### WHAT THE EXERCISE ASKS
Pick up the piece about getting the kids to watch The Princess Bride after its last sentence and keep writing it.

The Princess Bride was one of those old favorites for me. If I couldn't find something new at the video store, I would pick this film. Eventually, we owned it on VHS (ahhh, the glory of VHS), and the case quickly became battered and well worn as we watched it over and over again. I could recite almost the whole film from start to finish. I would run through the house with anything I could find that resembled a sword and yell, "Hello, you killed my father, prepare to die!" It was just such a big part of my childhood, that I felt it was an appropriate place to start with my kids. And, we had just bought it on iTunes and watched it for Valentine's. Let's be honest, there is nothing wrong with watching The Princess Bride two days in a row.

The key was finding a way to entice the kids to watch it. My kids rarely agree on anything when it comes to watching a movie. Plus, they rarely want to watch something not animated. We can talk about all the ways I have obviously failed as a parent later. I'm working on it. I started with my oldest daughter, Eliza. She was going to be the easiest sell. I asked her if she wanted to watch a princess movie. Before I could say anything else, she was on board. No problem. She loves all things princess, and I like to show her princess stuff that isn't Disney. Like Star Wars (wait...well it didn't start out as Disney).

Next, I had to convince my oldest child, Johnny. I wasn't sure how to do it. I knew he would love the movie, but he had to get past all the kissing and stupid stuff like that.  Then I remembered the way the Grandpa in the film convinced the Grandson to listen to the book. I asked Johnny if he wanted watch a movie with sword fighting, and giants, and a fire swamp, and pirates. He just kept getting more and more excited as I added more things to what was in the film. He was sold. The other kids would fall in line as long as the oldest 2 were on board.

Items listed in a dataset:
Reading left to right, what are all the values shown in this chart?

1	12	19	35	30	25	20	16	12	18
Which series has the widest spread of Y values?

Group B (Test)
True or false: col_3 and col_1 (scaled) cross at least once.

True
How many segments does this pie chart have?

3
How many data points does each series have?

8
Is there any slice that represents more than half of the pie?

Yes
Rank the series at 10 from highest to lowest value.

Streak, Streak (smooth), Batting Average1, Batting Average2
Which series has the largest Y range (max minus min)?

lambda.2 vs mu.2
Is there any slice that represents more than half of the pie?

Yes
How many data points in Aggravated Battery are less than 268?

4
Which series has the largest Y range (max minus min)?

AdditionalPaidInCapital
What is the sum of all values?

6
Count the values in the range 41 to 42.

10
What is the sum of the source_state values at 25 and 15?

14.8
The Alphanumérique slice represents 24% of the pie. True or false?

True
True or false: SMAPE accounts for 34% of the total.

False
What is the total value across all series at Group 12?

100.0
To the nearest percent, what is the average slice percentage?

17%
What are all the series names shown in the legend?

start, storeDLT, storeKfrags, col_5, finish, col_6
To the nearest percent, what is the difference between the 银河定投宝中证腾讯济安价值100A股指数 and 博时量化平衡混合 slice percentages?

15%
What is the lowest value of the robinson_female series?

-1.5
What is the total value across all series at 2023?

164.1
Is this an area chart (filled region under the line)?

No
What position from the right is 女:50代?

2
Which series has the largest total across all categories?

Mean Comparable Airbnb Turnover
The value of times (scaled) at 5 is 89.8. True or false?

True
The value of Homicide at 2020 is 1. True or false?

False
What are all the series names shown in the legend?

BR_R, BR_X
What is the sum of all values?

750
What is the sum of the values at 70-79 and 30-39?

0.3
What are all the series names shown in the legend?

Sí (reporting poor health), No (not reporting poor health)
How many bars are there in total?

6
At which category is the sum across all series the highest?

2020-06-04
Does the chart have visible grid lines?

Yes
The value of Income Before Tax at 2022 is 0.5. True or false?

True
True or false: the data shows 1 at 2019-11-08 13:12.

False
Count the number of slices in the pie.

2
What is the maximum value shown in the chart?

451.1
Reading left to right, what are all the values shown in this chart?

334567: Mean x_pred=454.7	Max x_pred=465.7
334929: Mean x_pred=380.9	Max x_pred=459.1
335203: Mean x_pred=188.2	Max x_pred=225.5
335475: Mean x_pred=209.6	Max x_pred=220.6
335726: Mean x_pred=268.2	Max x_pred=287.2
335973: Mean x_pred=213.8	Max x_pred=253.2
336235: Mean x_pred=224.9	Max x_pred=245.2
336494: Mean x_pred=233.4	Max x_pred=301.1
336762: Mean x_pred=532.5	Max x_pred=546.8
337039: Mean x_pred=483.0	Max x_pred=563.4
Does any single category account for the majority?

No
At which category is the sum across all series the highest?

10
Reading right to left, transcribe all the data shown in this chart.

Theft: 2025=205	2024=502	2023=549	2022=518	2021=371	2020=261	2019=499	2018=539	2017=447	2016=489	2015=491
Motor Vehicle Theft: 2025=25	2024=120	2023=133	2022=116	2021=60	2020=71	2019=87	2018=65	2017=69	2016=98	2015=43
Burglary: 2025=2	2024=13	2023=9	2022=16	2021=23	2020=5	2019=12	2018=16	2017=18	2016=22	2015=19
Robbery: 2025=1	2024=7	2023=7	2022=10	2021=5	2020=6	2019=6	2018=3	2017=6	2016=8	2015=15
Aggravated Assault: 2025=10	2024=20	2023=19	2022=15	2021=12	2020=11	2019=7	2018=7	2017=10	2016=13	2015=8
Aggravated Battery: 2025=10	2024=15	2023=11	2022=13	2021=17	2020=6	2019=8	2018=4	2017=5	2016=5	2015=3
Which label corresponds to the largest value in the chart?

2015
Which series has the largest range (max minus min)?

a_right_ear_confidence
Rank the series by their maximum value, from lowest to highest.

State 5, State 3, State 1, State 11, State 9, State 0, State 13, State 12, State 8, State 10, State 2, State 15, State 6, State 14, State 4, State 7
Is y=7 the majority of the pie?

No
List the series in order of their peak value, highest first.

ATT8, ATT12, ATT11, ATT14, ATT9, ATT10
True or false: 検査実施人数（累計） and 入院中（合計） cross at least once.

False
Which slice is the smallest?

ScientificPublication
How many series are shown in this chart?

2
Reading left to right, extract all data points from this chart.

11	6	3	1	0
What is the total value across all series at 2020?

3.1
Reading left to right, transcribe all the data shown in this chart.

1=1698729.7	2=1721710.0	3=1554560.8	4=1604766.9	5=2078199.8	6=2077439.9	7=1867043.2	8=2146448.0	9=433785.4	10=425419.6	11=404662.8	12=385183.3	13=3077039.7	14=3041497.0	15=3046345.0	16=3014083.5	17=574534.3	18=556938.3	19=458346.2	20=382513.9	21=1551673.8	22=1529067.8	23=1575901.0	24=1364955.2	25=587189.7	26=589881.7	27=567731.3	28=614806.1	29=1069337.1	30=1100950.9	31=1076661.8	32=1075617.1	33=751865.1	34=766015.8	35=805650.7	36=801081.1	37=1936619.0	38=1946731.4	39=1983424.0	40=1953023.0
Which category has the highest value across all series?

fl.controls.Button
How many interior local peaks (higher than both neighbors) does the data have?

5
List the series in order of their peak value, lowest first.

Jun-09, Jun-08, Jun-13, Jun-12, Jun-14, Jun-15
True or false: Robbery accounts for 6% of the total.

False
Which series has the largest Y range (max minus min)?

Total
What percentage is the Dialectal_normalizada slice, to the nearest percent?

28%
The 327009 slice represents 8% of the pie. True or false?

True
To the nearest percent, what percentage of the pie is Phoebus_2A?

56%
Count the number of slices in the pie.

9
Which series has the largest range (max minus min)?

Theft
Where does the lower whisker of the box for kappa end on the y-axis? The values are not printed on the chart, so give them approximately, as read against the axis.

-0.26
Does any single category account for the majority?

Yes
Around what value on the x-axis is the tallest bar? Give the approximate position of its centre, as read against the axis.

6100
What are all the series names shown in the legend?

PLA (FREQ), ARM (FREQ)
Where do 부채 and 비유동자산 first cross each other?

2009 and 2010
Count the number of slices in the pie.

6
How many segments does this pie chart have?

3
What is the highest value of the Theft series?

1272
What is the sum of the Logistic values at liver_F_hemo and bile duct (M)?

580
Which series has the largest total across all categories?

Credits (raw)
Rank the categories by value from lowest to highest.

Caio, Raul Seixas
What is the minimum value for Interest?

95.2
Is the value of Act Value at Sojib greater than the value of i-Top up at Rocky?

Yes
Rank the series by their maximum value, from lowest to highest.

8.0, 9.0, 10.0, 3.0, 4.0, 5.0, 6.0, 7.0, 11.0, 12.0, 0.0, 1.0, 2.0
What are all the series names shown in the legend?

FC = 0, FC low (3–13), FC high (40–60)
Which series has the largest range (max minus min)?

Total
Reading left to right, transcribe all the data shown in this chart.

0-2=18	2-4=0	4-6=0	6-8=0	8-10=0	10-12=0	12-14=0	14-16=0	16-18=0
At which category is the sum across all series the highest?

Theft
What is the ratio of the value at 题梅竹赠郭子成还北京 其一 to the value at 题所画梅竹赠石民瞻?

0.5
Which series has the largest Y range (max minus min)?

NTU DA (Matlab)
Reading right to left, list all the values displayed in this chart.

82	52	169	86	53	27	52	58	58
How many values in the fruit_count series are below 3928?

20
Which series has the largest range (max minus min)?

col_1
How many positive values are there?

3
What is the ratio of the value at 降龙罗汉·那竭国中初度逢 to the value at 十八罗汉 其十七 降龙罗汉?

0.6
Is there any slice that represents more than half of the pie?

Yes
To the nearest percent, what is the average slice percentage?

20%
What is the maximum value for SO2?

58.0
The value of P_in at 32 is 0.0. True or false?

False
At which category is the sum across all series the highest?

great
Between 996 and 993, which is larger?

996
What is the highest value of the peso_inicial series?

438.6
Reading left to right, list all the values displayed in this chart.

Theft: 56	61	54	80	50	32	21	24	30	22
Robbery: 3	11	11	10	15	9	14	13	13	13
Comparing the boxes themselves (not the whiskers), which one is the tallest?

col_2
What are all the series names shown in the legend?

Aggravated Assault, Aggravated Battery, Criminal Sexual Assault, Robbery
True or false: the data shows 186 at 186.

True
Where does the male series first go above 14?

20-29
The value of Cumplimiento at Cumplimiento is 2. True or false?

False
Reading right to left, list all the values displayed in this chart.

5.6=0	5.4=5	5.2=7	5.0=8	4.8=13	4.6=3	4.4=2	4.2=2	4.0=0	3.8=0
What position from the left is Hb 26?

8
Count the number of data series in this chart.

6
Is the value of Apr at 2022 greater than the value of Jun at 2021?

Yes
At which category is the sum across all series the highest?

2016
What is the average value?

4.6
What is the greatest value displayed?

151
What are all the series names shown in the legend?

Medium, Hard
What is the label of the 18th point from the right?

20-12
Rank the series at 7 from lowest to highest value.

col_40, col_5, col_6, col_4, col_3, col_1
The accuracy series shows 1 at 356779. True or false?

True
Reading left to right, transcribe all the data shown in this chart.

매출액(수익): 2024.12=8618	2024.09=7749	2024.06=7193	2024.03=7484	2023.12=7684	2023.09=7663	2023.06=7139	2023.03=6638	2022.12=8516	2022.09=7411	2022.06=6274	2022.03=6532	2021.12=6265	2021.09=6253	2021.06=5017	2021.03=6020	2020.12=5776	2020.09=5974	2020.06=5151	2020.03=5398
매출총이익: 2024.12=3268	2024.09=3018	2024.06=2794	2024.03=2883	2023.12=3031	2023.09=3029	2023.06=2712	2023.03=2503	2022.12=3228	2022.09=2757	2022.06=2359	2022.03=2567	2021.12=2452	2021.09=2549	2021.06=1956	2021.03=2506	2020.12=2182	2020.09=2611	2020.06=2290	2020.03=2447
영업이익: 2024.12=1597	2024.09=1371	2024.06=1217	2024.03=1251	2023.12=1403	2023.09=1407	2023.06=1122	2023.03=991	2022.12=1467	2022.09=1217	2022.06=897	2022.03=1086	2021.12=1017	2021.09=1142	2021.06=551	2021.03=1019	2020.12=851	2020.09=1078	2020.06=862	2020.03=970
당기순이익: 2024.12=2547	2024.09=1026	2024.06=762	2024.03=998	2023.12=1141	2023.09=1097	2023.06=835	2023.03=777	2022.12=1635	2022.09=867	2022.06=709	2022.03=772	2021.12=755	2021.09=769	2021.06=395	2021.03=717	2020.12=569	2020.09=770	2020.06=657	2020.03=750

### RESULT FOR THIS EXERCISE
Then we started the film. At first, I think Johnny agreed with the Grandson. He thought I had tricked him. Eliza loved the whole "As you wish" thing and started repeating it over and over. Except when I asked her to do something for me. Then she only remembered how to say no. Apparently she doesn't love me. Johnny was about to be bored and ready to walk away, about the time that Buttercup runs into the 3 kidnappers. Now, i am going to assume that most of you have seen this film, so I am going to be pretty free with any spoilers. Anyway, as they kidnapped the princess, Johnny was suddenly interested again. When she jumped overboard and the eels started circling her, both Johnny and Eliza were on the edge of their seats.

Johnny thought the Man-in-Black was pretty much the coolest guy ever as he beat Inigo in their awesome sword fight, and then when he beat Fezzik. Johnny thought he was pretty much a superhero at that point. Eliza was thrilled when he turned out to be Westley, because she thought he had died. I thought that was funny, because I always thought that it was pretty obvious that he was Wesley from the beginning. I guess not when you're a kid and this is the first time you have seen the show. They enjoyed every minute of the film, and something fun happened as we watched it. We all started out in different spots on our sectional, but by the end, we were all cuddled up together.

As I sat there with my kids all around me and my wife and I only separated by a two-year old, I thought about how good movies always did this when I was I kid. They brought us closer together. They gave us inside jokes to enjoy together, they gave us laugh and tear together and all-around gave us a common experience that brought our family together. That was what was happening now with my young family. It gave me a thrill to see that they were enjoying this movie as much as I did as a kid. After the movie, I asked they liked it. Eliza said yes right away. Johnny kind of shrugged his shoulders, like he didn't care or he was too cool for it, but the smile on his face gave it away. The best indicator was that they wanted to watch it again tonight.

I can't wait to show them more great movies. Each week will be anew experience and hopefully it will bring us closer together as a family. Hopefully, it will help my kids to appreciate really good movies with really good stories. Hopefully, it will make them want to tell really good stories. Who knows. Mostly, I hope it will be fun, and someday, maybe they will have blogs of their own where they write about stupid little stuff like this that always seems to mean so much more than the big stuff.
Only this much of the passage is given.